## [Exercise objective]
Could you reproduce the material from the line that has "and defending against" through the line that has "organization’s overall cybersecurity", substituting "threat actors" for "cybercriminals" and leaving everything else unchanged?
════════
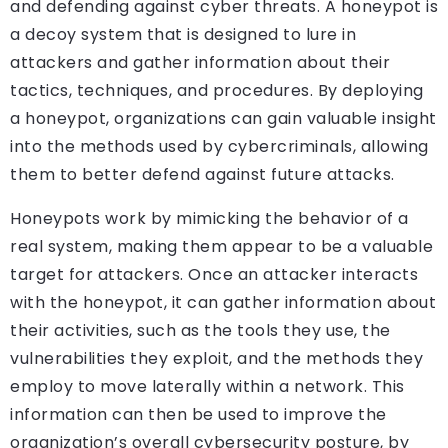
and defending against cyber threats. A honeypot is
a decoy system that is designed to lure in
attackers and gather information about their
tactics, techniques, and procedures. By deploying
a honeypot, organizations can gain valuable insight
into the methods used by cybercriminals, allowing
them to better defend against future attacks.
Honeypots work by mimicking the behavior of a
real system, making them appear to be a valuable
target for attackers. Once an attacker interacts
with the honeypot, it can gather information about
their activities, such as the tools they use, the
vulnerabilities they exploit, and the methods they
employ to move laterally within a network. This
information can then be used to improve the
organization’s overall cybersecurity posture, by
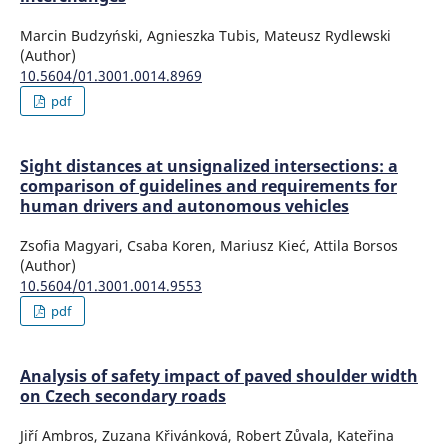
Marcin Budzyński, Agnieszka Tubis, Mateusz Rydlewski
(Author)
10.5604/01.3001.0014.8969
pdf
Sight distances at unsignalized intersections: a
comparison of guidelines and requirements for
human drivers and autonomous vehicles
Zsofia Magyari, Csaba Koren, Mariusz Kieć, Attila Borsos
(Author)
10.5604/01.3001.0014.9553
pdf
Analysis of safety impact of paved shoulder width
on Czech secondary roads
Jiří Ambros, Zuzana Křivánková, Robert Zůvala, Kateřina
════════
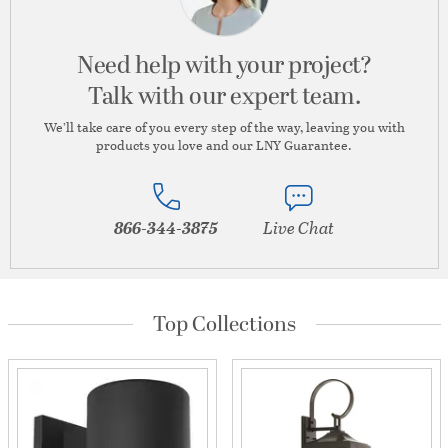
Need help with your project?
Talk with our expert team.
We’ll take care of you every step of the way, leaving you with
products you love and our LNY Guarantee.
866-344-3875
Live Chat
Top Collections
════════
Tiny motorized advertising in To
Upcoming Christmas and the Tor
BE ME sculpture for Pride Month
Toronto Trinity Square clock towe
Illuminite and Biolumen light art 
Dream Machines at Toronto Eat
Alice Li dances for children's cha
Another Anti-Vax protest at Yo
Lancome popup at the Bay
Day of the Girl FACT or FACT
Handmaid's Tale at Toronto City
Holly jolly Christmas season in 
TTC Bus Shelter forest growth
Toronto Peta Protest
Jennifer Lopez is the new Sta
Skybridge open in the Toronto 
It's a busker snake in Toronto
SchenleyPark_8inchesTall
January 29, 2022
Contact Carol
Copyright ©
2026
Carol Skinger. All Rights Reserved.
════════
## [Solution to this task]
and defending against cyber threats. A honeypot is
a decoy system that is designed to lure in
attackers and gather information about their
tactics, techniques, and procedures. By deploying
a honeypot, organizations can gain valuable insight
into the methods used by threat actors, allowing
them to better defend against future attacks.
Honeypots work by mimicking the behavior of a
real system, making them appear to be a valuable
target for attackers. Once an attacker interacts
with the honeypot, it can gather information about
their activities, such as the tools they use, the
vulnerabilities they exploit, and the methods they
employ to move laterally within a network. This
information can then be used to improve the
organization’s overall cybersecurity posture, by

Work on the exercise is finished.